[WRITTEN TASK]
Quote the stretch of the listing from the line that contains "text 9 - Este" through the line that contains "text 14 – Este", both included, word for word.

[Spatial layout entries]
Start

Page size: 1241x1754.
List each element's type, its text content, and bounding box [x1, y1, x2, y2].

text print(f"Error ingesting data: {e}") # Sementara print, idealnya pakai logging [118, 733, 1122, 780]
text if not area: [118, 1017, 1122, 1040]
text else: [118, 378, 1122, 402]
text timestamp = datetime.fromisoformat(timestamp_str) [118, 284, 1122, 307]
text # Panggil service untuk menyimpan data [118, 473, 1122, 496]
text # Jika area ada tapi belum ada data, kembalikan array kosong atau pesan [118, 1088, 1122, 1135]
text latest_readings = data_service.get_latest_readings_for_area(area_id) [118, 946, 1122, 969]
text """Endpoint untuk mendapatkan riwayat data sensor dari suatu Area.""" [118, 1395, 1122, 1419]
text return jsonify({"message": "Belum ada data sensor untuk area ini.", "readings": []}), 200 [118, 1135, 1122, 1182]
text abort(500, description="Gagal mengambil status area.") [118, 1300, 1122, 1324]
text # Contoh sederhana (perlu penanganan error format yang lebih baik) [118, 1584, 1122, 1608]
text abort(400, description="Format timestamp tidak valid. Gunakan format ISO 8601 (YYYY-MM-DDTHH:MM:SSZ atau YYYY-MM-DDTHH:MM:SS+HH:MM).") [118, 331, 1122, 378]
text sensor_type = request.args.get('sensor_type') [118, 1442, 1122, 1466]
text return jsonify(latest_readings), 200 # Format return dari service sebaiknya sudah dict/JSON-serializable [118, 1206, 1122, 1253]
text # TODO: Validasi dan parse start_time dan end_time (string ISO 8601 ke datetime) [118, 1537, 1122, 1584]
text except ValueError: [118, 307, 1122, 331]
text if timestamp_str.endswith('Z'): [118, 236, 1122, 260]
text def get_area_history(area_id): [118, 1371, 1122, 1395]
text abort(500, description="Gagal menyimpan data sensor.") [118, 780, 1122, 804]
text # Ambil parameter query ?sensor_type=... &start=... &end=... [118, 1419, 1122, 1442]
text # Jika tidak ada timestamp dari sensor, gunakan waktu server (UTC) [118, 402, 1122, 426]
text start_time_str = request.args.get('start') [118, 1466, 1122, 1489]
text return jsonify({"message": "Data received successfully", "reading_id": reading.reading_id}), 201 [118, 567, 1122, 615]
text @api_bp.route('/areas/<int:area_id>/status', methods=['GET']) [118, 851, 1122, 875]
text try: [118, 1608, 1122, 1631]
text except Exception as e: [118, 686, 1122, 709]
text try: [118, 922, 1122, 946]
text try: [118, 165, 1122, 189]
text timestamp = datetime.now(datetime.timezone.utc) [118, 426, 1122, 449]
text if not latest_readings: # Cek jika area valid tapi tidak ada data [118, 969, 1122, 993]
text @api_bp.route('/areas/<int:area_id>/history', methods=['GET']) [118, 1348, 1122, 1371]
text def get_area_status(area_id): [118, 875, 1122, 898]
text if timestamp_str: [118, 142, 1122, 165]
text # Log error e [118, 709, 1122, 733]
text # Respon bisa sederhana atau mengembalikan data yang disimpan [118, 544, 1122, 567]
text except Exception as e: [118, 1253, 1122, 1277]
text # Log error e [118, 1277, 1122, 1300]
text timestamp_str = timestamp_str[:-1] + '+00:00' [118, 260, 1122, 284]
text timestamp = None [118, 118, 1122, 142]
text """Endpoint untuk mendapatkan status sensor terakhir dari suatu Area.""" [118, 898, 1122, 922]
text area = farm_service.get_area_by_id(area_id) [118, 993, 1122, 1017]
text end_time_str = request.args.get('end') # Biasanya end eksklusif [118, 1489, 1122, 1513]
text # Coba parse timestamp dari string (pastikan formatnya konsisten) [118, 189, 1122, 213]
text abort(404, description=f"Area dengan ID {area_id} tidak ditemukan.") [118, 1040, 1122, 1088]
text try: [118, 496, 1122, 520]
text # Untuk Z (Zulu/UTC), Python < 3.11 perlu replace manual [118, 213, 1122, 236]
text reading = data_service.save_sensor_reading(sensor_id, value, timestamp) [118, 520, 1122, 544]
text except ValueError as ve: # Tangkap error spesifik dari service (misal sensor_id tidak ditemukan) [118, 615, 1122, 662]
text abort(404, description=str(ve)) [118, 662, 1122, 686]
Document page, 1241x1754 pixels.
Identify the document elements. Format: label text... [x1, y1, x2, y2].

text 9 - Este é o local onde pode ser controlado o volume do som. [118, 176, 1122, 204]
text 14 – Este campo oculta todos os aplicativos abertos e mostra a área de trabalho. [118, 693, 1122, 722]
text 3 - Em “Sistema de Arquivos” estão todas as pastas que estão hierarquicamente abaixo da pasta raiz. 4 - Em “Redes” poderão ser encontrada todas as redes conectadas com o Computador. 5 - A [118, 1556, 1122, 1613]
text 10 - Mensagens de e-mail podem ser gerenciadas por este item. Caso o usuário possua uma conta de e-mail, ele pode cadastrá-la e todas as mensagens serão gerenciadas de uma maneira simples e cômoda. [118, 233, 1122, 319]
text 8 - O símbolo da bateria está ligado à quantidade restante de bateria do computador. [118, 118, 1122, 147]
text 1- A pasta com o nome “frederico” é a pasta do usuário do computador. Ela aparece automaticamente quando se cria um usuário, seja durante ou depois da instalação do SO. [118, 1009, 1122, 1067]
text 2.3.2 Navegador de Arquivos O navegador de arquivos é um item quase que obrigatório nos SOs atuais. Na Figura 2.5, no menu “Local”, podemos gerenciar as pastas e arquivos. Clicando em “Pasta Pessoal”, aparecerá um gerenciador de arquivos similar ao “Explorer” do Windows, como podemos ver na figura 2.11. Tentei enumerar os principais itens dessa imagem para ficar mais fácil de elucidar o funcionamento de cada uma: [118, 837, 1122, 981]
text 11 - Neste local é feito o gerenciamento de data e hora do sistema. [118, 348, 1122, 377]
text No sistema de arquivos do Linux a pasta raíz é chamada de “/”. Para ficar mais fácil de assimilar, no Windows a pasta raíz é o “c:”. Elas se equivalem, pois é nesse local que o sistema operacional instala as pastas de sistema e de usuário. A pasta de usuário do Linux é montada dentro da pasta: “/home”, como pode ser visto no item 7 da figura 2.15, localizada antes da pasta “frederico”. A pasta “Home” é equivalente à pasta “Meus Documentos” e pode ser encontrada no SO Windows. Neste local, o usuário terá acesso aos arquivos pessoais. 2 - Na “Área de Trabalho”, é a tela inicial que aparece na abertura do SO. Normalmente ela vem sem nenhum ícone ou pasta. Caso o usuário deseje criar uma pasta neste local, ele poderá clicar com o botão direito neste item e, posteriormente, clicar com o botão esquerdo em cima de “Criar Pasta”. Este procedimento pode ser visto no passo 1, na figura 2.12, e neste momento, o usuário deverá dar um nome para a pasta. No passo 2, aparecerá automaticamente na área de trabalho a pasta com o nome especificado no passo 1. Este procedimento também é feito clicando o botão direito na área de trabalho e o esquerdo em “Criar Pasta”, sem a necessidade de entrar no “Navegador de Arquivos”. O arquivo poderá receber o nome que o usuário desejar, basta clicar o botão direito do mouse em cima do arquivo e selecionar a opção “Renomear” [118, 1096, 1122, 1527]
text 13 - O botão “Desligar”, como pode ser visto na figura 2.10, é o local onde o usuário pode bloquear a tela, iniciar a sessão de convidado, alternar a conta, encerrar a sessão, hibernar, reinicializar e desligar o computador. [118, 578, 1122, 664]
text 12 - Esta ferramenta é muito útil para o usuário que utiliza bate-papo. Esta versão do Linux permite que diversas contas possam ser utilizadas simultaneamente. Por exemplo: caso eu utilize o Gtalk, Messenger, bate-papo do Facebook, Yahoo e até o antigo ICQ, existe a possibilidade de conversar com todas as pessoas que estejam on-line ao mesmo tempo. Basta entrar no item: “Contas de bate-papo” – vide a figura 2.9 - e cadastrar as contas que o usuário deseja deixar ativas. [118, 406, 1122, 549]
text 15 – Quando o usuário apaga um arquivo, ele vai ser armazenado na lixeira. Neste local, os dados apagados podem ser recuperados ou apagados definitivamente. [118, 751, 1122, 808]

End

[THE COMPLETED TASK]
text 9 - Este é o local onde pode ser controlado o volume do som. [118, 176, 1122, 204]
text 14 – Este campo oculta todos os aplicativos abertos e mostra a área de trabalho. [118, 693, 1122, 722]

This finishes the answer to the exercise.